** start of EXTRACT PROVIDED **

Really? Something to compete with the Supra Focus perhaps? I doubt it's a flagship target rig since the Invicta series is brand new for 2020. If it is a $1000-1200 bow in the target line I bet it would sell very well. PSE hit a homerun with the Focus and Focus XL. Hoyt and Mathews should take note and develop a more affordable solid shooter in a 37-40" ATA bow. Maybe a long riser, short limb, non shoot thru with ZT cams. Perhaps a 325-330 fps IBO and 7"+ BH. 

Sent from my SM-N960U1 using Tapatalk


----------



## buckmaster27 (Feb 4, 2005)

Jason Larkmead said:


> The spyders are still considered by many to be better than what they have out now. If every manufacturer brings back a very popular model under a different name for half the price of a flagship I doubt very many will complain... lol


They tried that and everyone went off elite did it with the enlist wich was a answer that didnt go over well mathews has done it with the z2,z3 and tactic


----------



## Colton_Scott (Mar 16, 2020)

Seems to me like it is just a newer powermax.


----------



## Jellymon (Jun 19, 2010)

I’d rather pick up a 2013 spider for 300-400$. The RKT 2.0 was one of thier best cams, it’s faster, the 34 ATA spyder weighs the same as these 30ATA torrex. In fact like mentioned above, give me a 2013 Spyder 34 over hoyts 2020 models. Something to think about, the aluminum spyders are lighter than today’s hoyt carbons. Yes I know not everyone want light weight, but for someone like me hunting the backcountry rugged cascades, it’s one of the things I look for in a bow.


----------



## PuddWhacker (May 19, 2018)

I prefer a light weight bow. I actually shoot a lighter weight bow better than a heavier bow. Might just be me, but I have no trouble holding on target at long ranges with a light bow compared to heavy. This does look like a nice bow though. If it is a decent price.


----------



## mattman_66 (Oct 17, 2016)

Glad to see Hoyt still comes out with new mid level bows to keep all kinds of people excited about new bows and archery. Back in the day when I was younger and new to archery, I would always look forward to seeing new stuff I could afford even it wasn't the flagship. I'm sure it will be a great value and when sold in packages they come with good accessories.


----------



## 78Staff (Dec 31, 2002)

Robspartacus said:


> Really? Something to compete with the Supra Focus perhaps? I doubt it's a flagship target rig since the Invicta series is brand new for 2020. If it is a $1000-1200 bow in the target line I bet it would sell very well. PSE hit a homerun with the Focus and Focus XL. Hoyt and Mathews should take note and develop a more affordable solid shooter in a 37-40" ATA bow. Maybe a long riser, short limb, non shoot thru with ZT cams. Perhaps a 325-330 fps IBO and 7"+ BH.
> 
> Sent from my SM-N960U1 using Tapatalk


Honestly I don' know - I was talking to shop the other day about an Invicta and he mentioned it - but didn't have any info. I'm going by tomorrow will see if any more info.

** end of EXTRACT PROVIDED **

• REQUIREMENT A: Tally how many of the records contain the string "line", and give only that number.
The forum thread and the records are unrelated to each other.

** start of SUPPLIED RECORDS **

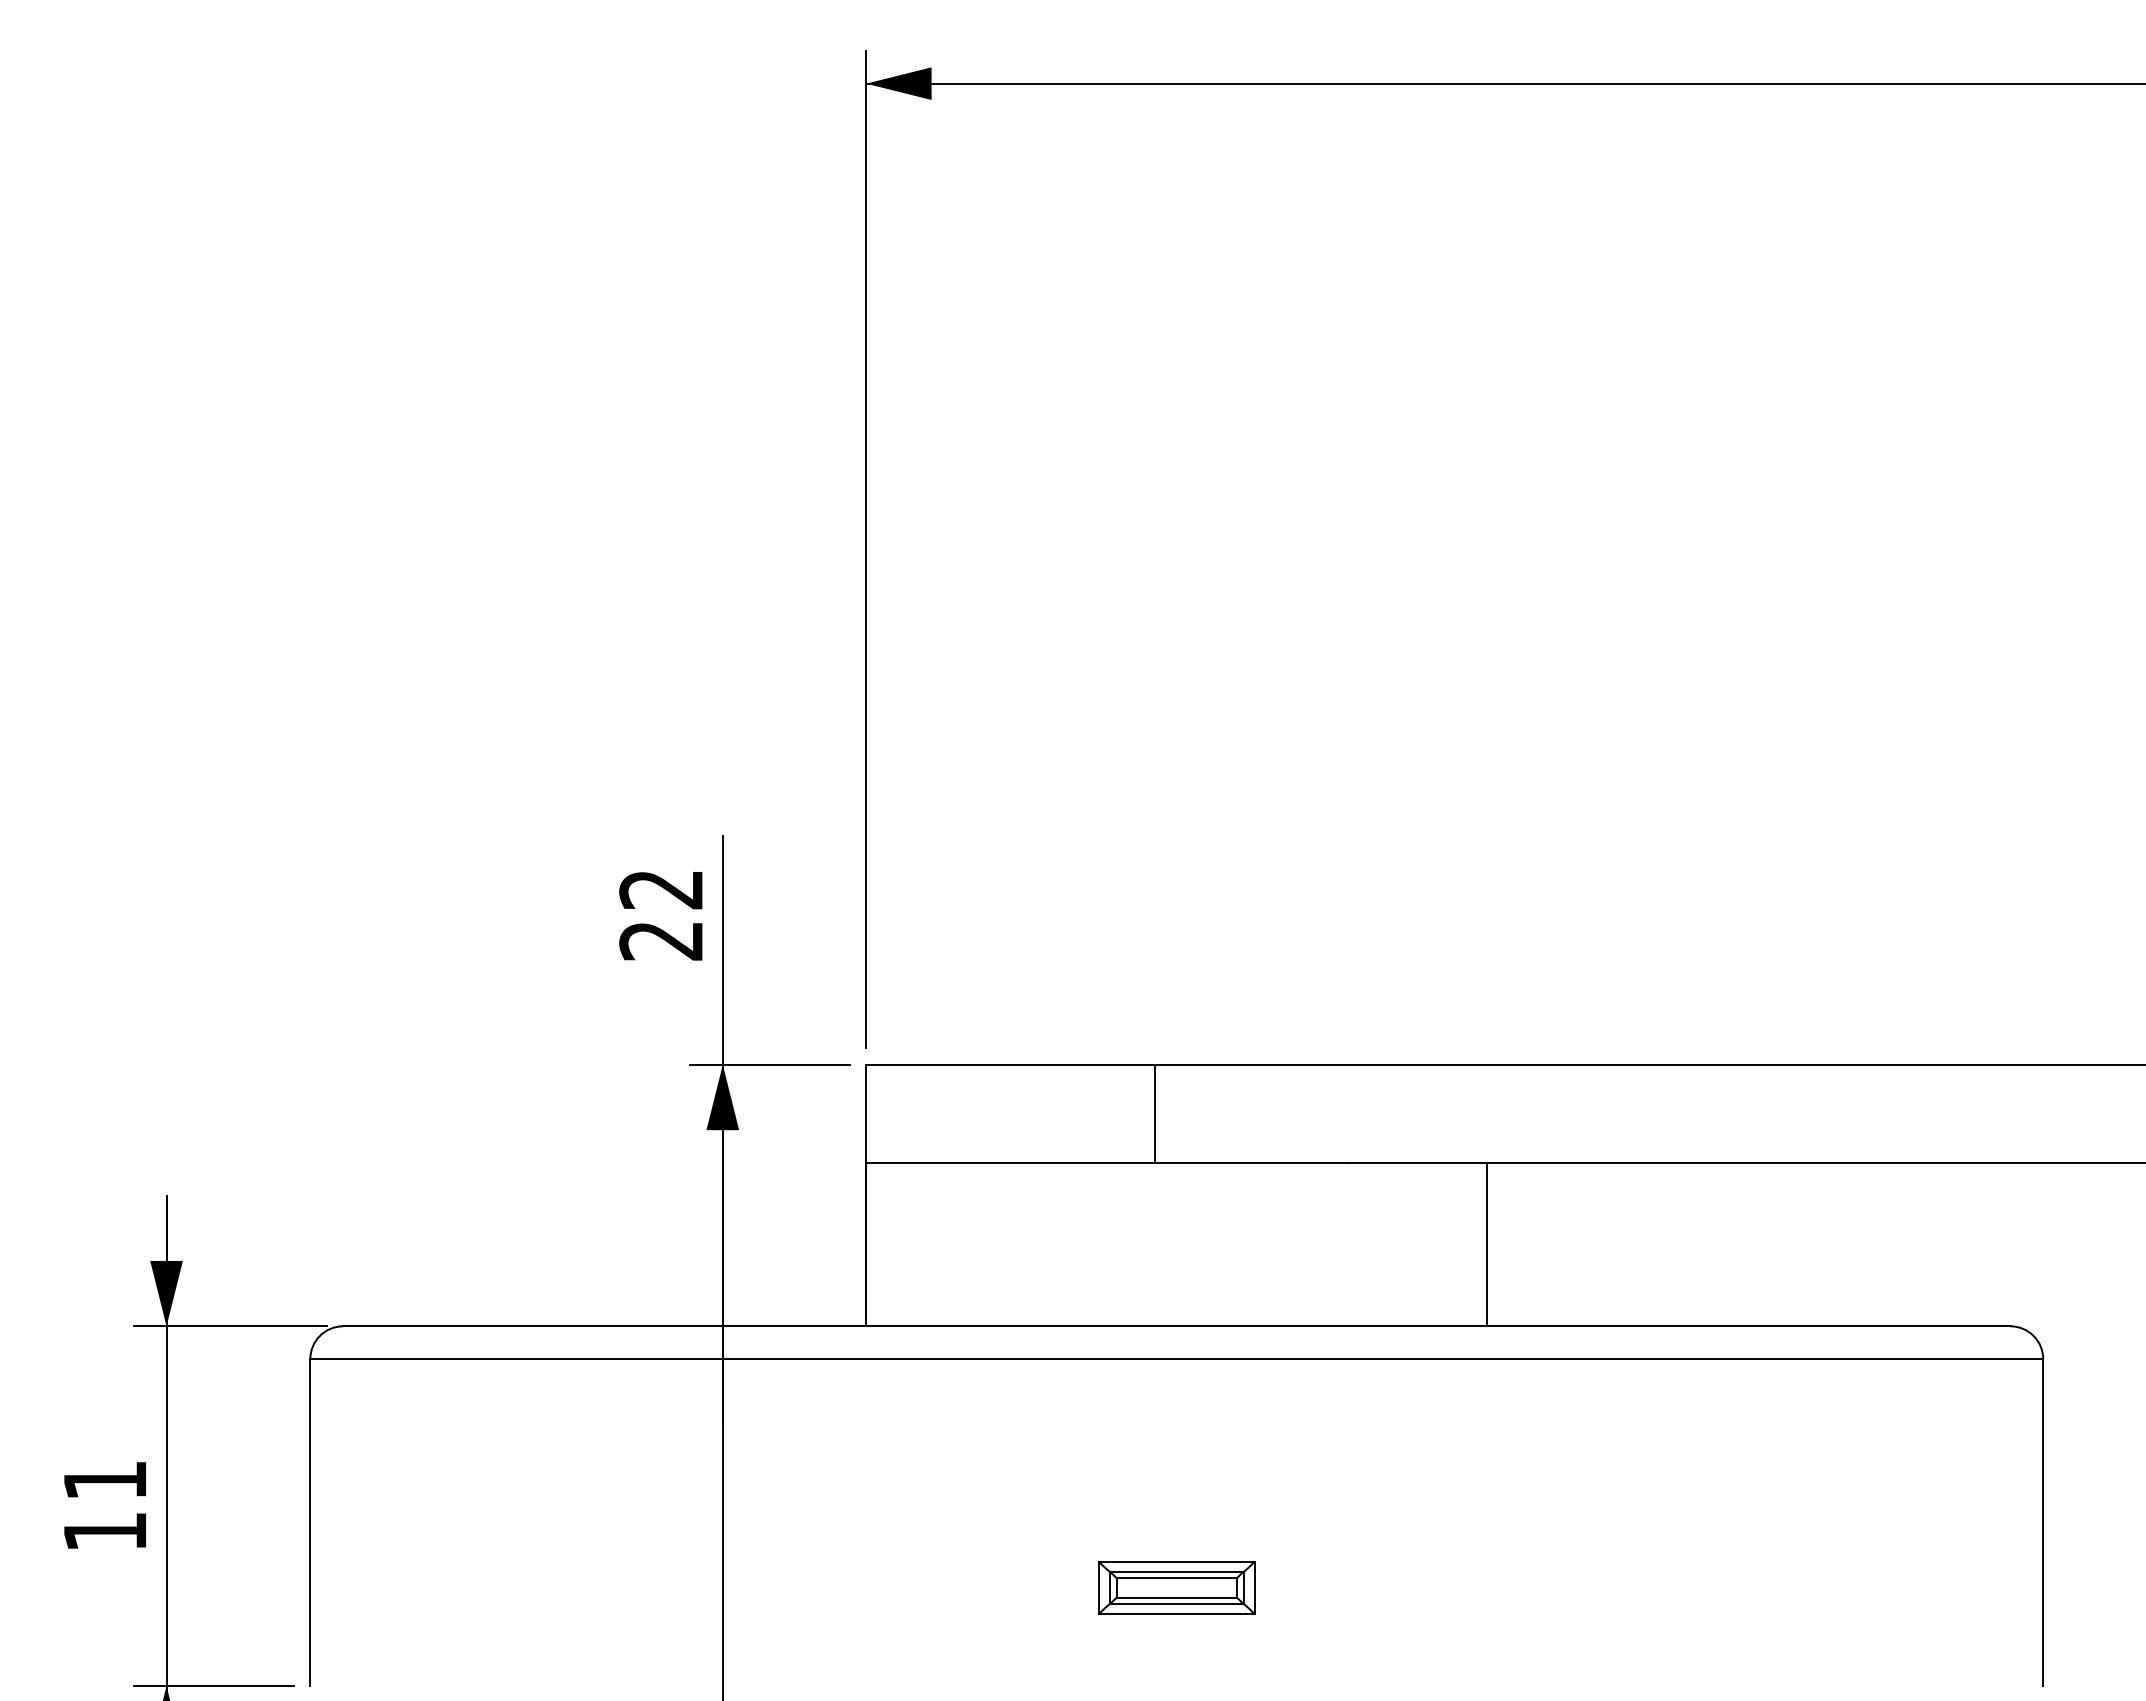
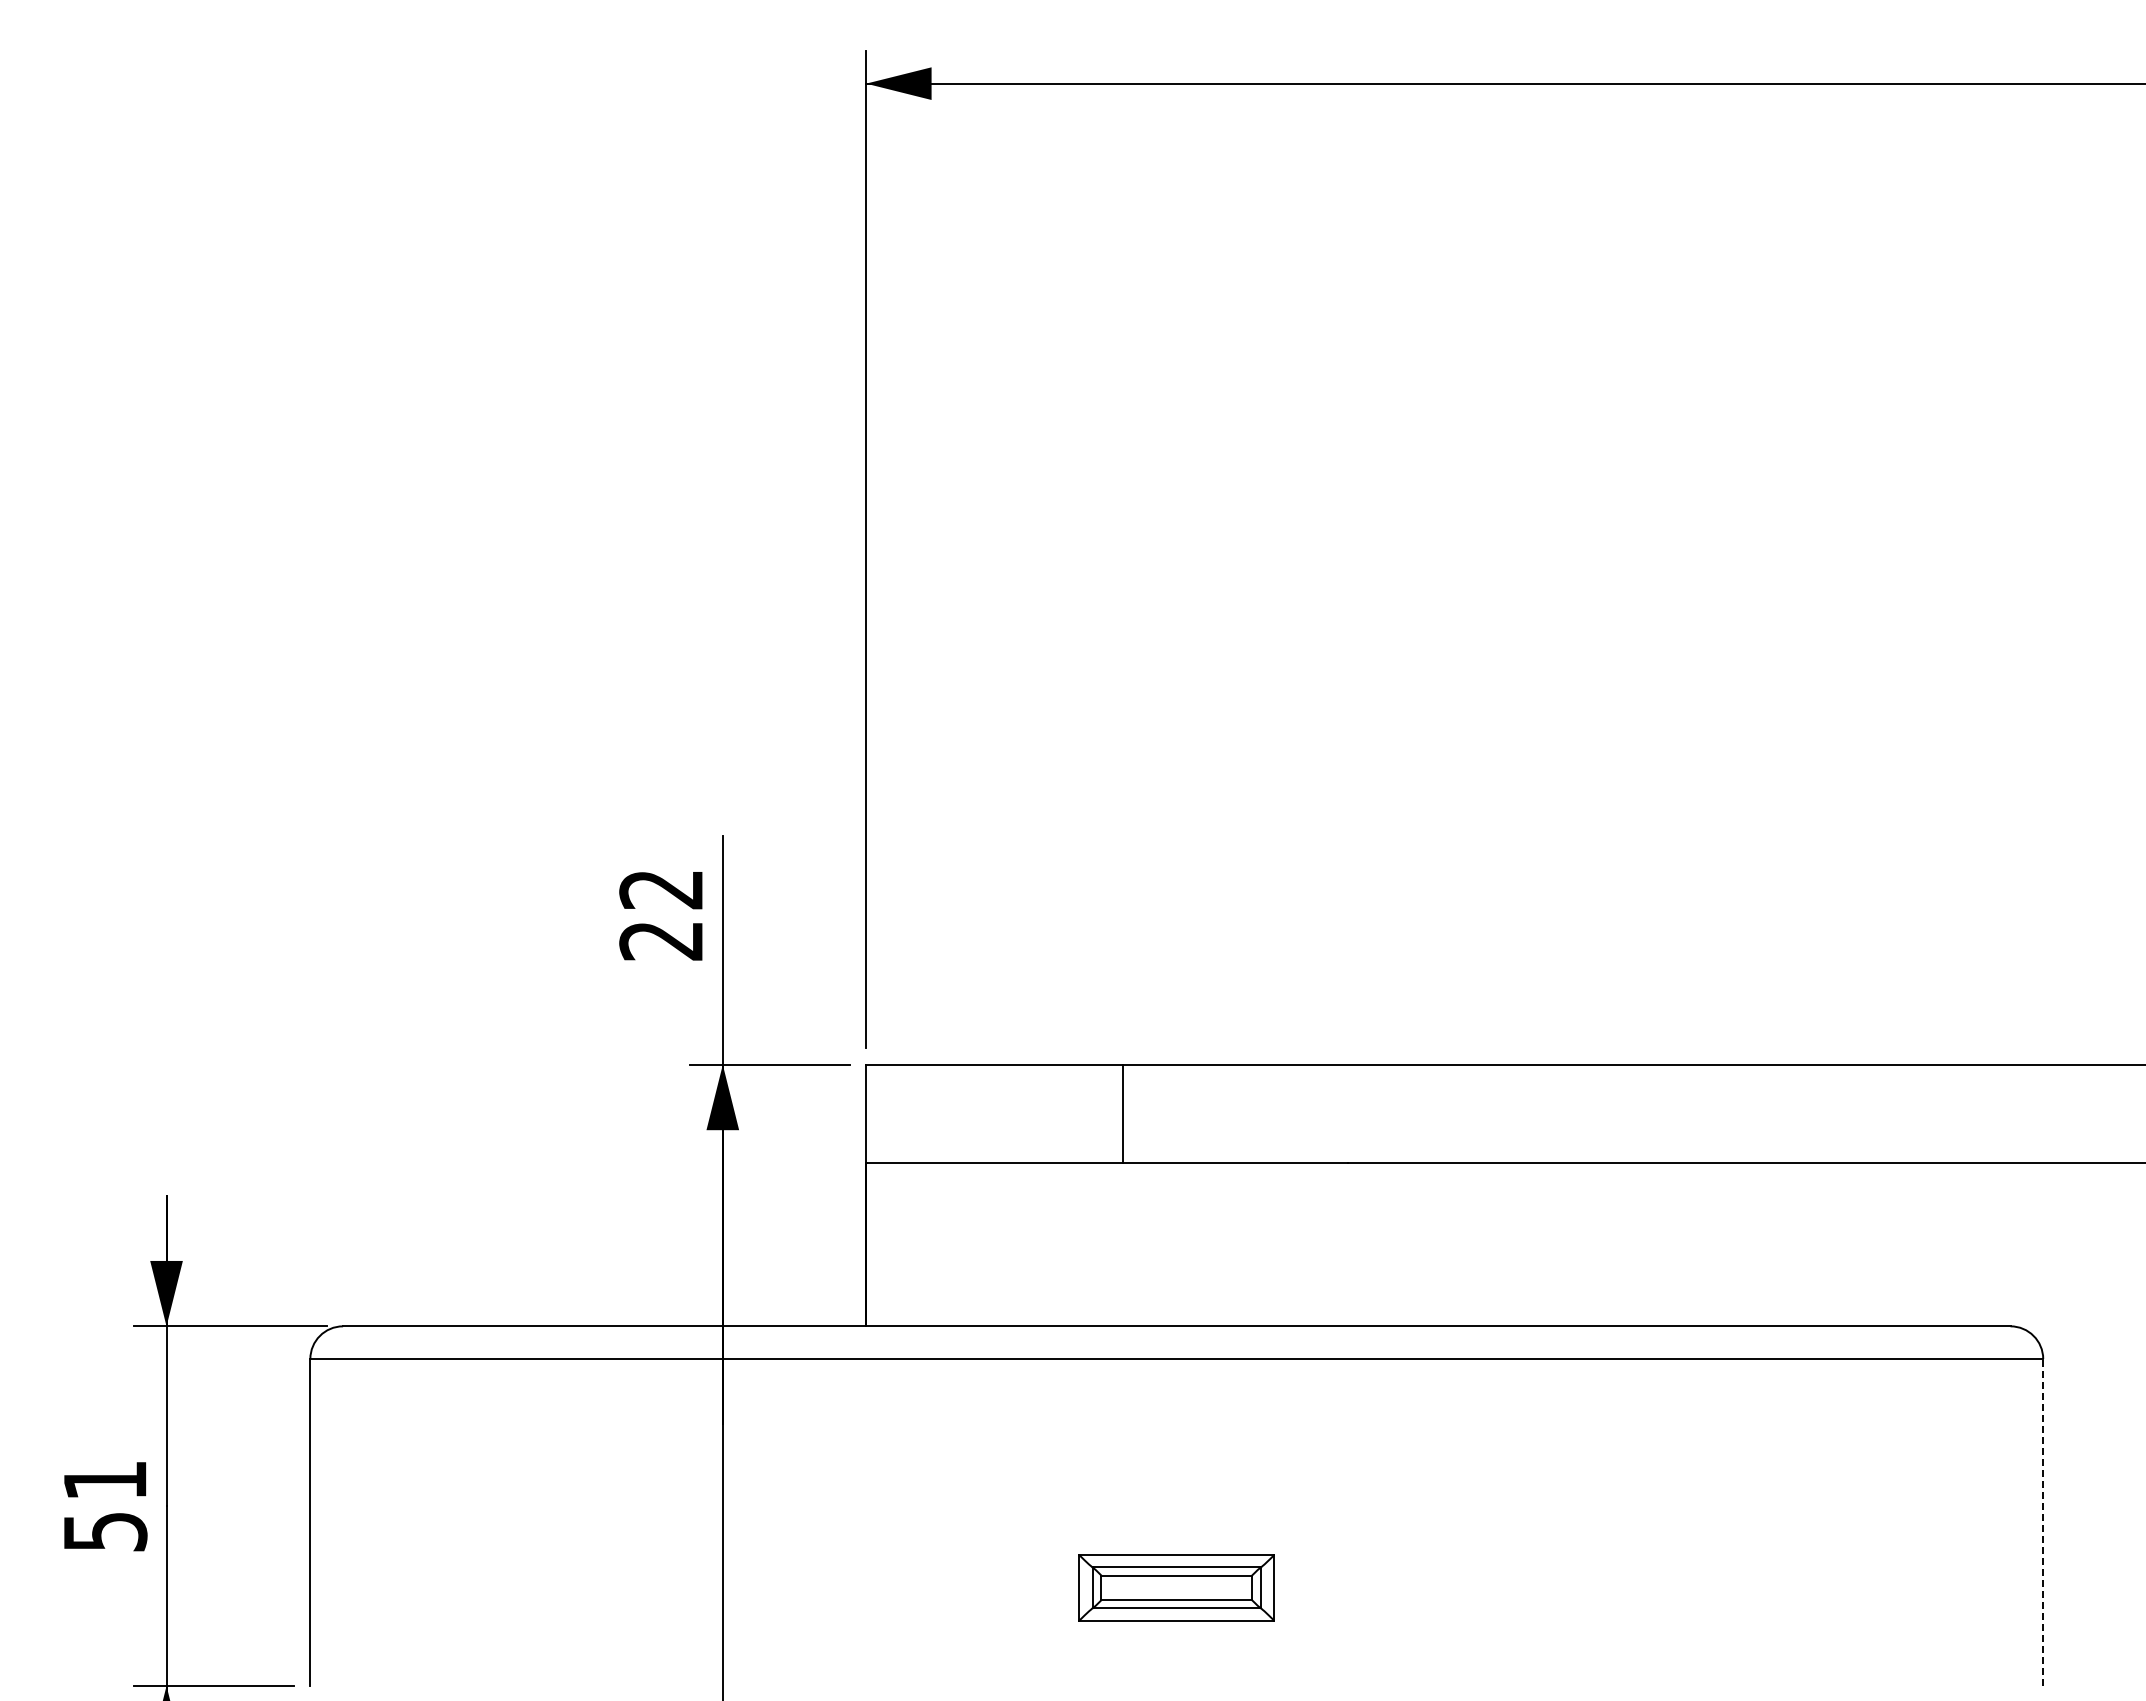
line at (1154, 1113) position: (1154, 1113) -> (1122, 1113)
line at (1487, 1244): present -> none
line at (2043, 1522): solid -> dashed
text at (105, 1532): 11 -> 51
part at (1176, 1587) size: 158x54 px -> 197x68 px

** end of SUPPLIED RECORDS **

• REQUIREMENT B: In the bow forum thread, why does Jellymon value light weight in a bow?

• CORRECT OUTPUT A: 3

• CORRECT OUTPUT B: Jellymon hunts the rugged backcountry Cascades, so weight is one of the things Jellymon looks for in a bow. Jellymon admits that not everyone wants a light bow.